Friday, January 21, 2022

It all stated with Little Grandma

I was thinking today that I am almost 75 and my time left in this life may be short.  It could be another 20 years, or another day.  I’m at that age where every little twinge feels like terminal cancer.  Nobody knows.  And when I’m gone so many memories will also be gone.  This may be a good place to write them down.  The ones I remember and enjoy remembering.  Something for my kids and grandkids to get to know me and my family a bit better. 

All my grandparents came from Italy.  Except, maybe, my maternal grandmother (Nana Gene), who may have been born in Ishpeming, Michigan.  She was one of 16 kids and Great Grandma had trouble remembering where all of them were born.  Also, they were never sure if Nana Gene was born on June 12 or July 12.  We would celebrate in June but, if for some reason we couldn’t, we would move it to July.  As I said, Great Grandma had 16 kids, three sets of twins in a row, so you can understand her confusion.  Nana Gene was from Great Grandma’s first husband whose name was Costa, along with two other babies.  Then Grandma married a man maned LaCaria and all the kids took his name.  Her final husband, as far as we know, was named Pucci (or as she would say, P-u-chi-chi-i ).  I asked her once if the first two had died or if she got divorced.  Or if she was a bigamist! She just shrugged and walked away.  No one knows for sure. 

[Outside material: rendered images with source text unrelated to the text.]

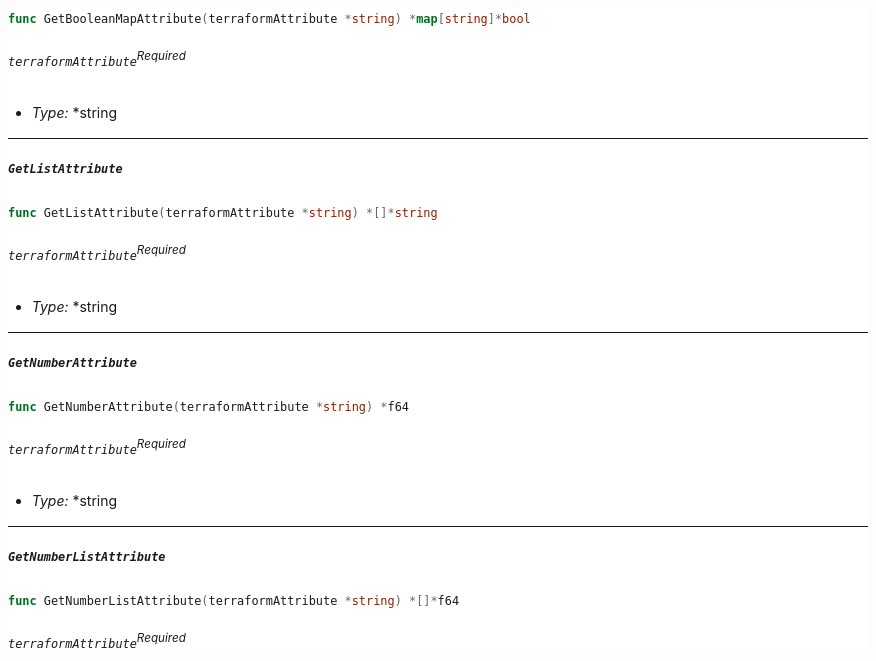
```go
func GetBooleanMapAttribute(terraformAttribute *string) *map[string]*bool
```

###### `terraformAttribute`<sup>Required</sup> <a name="terraformAttribute" id="@cdktf/provider-databricks.app.AppActiveDeploymentDeploymentArtifactsOutputReference.getBooleanMapAttribute.parameter.terraformAttribute"></a>

- *Type:* *string

---

##### `GetListAttribute` <a name="GetListAttribute" id="@cdktf/provider-databricks.app.AppActiveDeploymentDeploymentArtifactsOutputReference.getListAttribute"></a>

```go
func GetListAttribute(terraformAttribute *string) *[]*string
```

###### `terraformAttribute`<sup>Required</sup> <a name="terraformAttribute" id="@cdktf/provider-databricks.app.AppActiveDeploymentDeploymentArtifactsOutputReference.getListAttribute.parameter.terraformAttribute"></a>

- *Type:* *string

---

##### `GetNumberAttribute` <a name="GetNumberAttribute" id="@cdktf/provider-databricks.app.AppActiveDeploymentDeploymentArtifactsOutputReference.getNumberAttribute"></a>

```go
func GetNumberAttribute(terraformAttribute *string) *f64
```

###### `terraformAttribute`<sup>Required</sup> <a name="terraformAttribute" id="@cdktf/provider-databricks.app.AppActiveDeploymentDeploymentArtifactsOutputReference.getNumberAttribute.parameter.terraformAttribute"></a>

- *Type:* *string

---

##### `GetNumberListAttribute` <a name="GetNumberListAttribute" id="@cdktf/provider-databricks.app.AppActiveDeploymentDeploymentArtifactsOutputReference.getNumberListAttribute"></a>

```go
func GetNumberListAttribute(terraformAttribute *string) *[]*f64
```

###### `terraformAttribute`<sup>Required</sup> <a name="terraformAttribute" id="@cdktf/provider-databricks.app.AppActiveDeploymentDeploymentArtifactsOutputReference.getNumberListAttribute.parameter.terraformAttribute"></a>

One thing we do know is her birthing techniques.  She would tell the story about going into labor with one of her sets of twins.  When the time came, she squatted down on some papers and had the baby.  After that she went back into the fields to do whatever, then had to go back in and squat again later in the day for the second one!  Not sure if this story is true but it is a fun story to tell.   So happy I didn't have to do that with my own twins!

Great Grandma was the quintessential little old Italian woman.  About 4’10”, chubby, one gold tooth, hair always gray and always in a bun, glasses, permanent apron, and stockings rolled down to just above her knees.  We all called her “Little Grandma”.  And she baked the best bread ever.


Little Grandma loved her soap operas.  One time my mom called her to say hi, and Grandma was crying on the phone.  Mom said, “What’s the matter?”  Grandma said, “Peggy died!”.  Mom didn’t have any idea who Peggy was, so she asked.  Turns out it was a character on one of her “stories”.  She was devastated.

But she baked bread almost every day in an outside oven someone built for her.  Raised chickens, had the whole family in her tiny house every Christmas Eve, and raised a few of her grandchildren.  I’m just sorry my kids never got to know her.  She had a stroke at the age of 87 a couple of weeks before my twins were born and died a month later. 

My kids never got to know any of my relatives from the old country and they would have loved knowing them.